2. Housing supply and urban environment. Master-planned developments at scale — Milldale's ~1,100 lots, Sunfield's 3,854 homes, Ashbourne's 518 homes. The threshold is not absolute but practical: under 50 dwellings rarely clears.
3. Significant economic benefits. Jobs, GDP contribution, exports. Waihi North landed this with $5.2b in exports, 800 jobs and $422m in Crown revenue. Ayrburn Screen Hub cleared on $280m benefit and 640 regional jobs.
4. Primary industries including aquaculture. Marine farming, irrigation, horticulture infrastructure. Less often the lead limb, but useful as a supporting argument.
5. Natural resources (minerals, petroleum, water). Waihi North (gold/silver), Bendigo-Ophir (gold), Macraes Phase Four — all cleared on this limb. Crown Minerals Act interaction is usually engaged in parallel.
6. Climate change mitigation. Renewable generation, battery storage, electrified industry. Tekapo, Southland Wind Farm, Waitaha Hydro, Kaimai Hydro — every renewable approval to date has leaned on this limb.
7. Climate change adaptation or natural hazard resilience. Coastal defences, stormwater upgrades, post-cyclone reinstatement. Quieter limb but growing as Cyclone Gabrielle recovery moves into structural work.
8. Significant environmental issue. Remediation projects, contaminated-land cleanups. Tokomaru Bay legacy landfill remediation is on Schedule 2 under this limb.
9. Grocery retail competition. Added by the 2025 Amendment Bill. Specifically targets the duopoly. New player applications now have a statutory hook.
The threshold
"Significant" is the operative word.

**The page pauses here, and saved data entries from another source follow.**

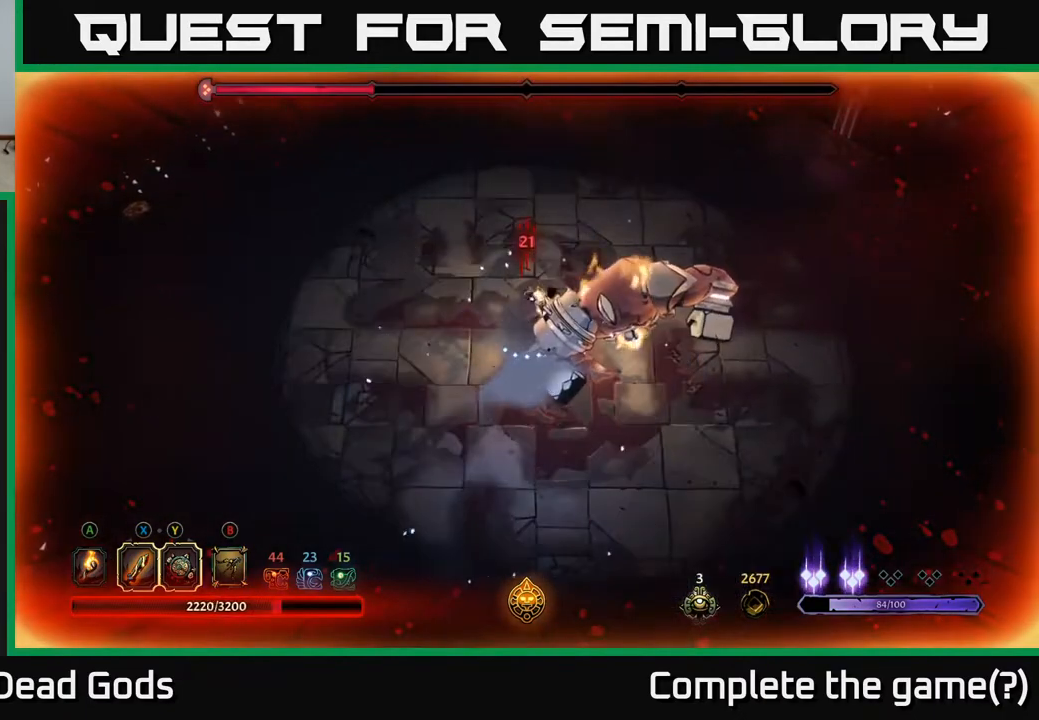
{"buttons": ["X"], "left_stick": "right", "right_stick": "center", "events": [[50, "left_stick", "right"], [100, "X", "up"], [350, "X", "down"]]}
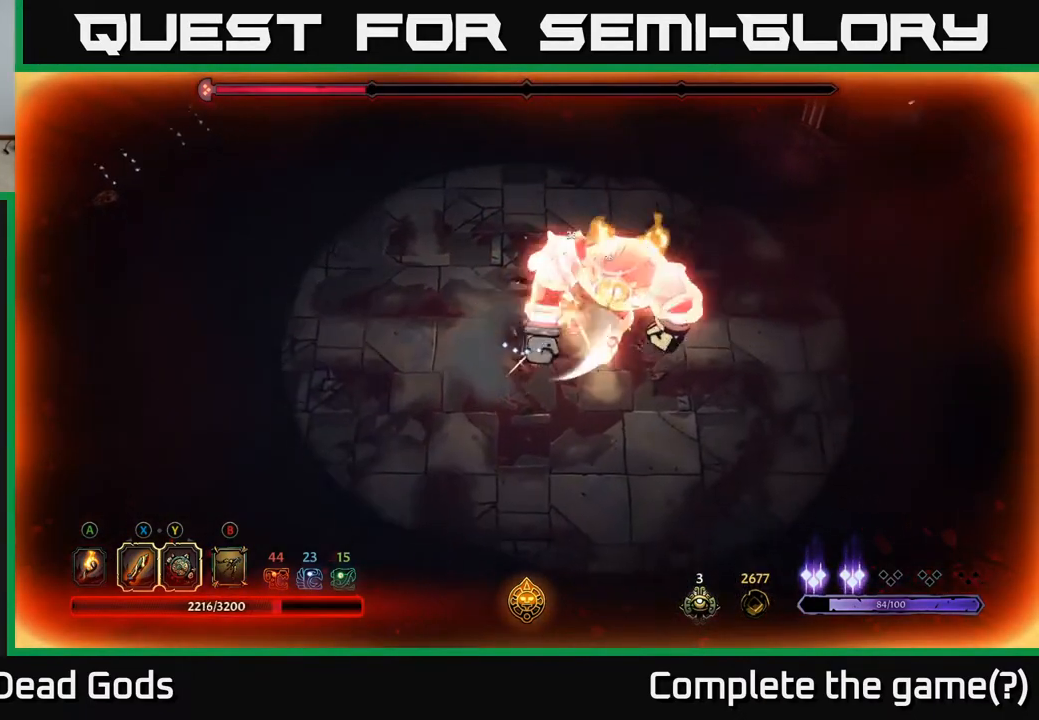
{"buttons": [], "left_stick": "right", "right_stick": "center", "events": [[33, "X", "up"], [200, "X", "down"], [400, "X", "up"]]}
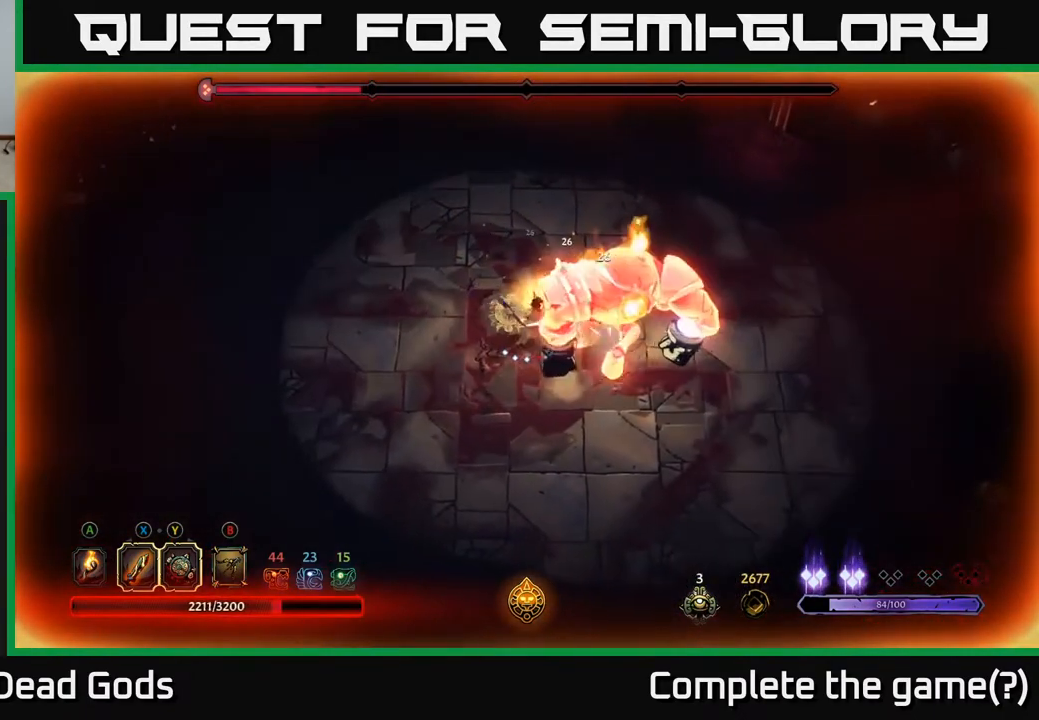
{"buttons": [], "left_stick": "center", "right_stick": "center", "events": [[33, "X", "down"], [233, "X", "up"], [350, "left_stick", "center"]]}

The Minister assesses across six layered sub-criteria:
- Scale — dollars, jobs, dwellings, MW, tonnes, hectares
- Geographic reach — single region or multiple, local benefit or strategic
- Strategic alignment — Government Policy Statement, National Energy Strategy, NPS-UD, Critical Minerals List
- Iwi/hapū engagement quality — depth, mana whenua support, Treaty alignment
- Counterfactual — would the project realistically proceed under standard RMA in a comparable timeframe?
- Adverse-effects balance — even where benefits are significant, panel will weigh whether they outweigh effects
What clears, what fails
Cleared so far:
- Generation at scale (Southland Wind 380 MW, Tekapo hydro re-consent)
- Housing at scale (Sunfield 3,854 homes, Milldale ~1,100 lots)
- Mining with export contribution (Waihi North, Macraes Phase Four)
- Infrastructure of national significance (Takitimu North Link, Ports of Auckland)
- Resource projects with critical-minerals angle
Failed or partially failed:
- Components on highly productive soils (Ashbourne — retirement village and some residential lots declined by the panel)
- Projects with no credible iwi engagement (declined at referral)
- Sub-scale local developments (under 50 dwellings, single-supermarket projects)
- Projects ineligible by statute under s.17 (national parks, marine reserves, Māori customary land, projects contrary to specified Treaty settlements)
A useful rule of thumb
If the project could not credibly headline a Beehive press release with a Cabinet minister quoted next to a dollar figure or megawatt figure, it probably will not clear the test.
Two or three limbs, evidenced, with iwi engagement done properly, is the strong-fit profile. One limb alone is referable but more vulnerable. Zero limbs is the wrong pathway.
What we do with this
In every engagement, the first deliverable of our pre-engagement is a written assessment of which limbs apply, the evidence base for each, and the strategic case to the Minister. This is the document that gets your project into the regime — get it wrong and nothing else matters.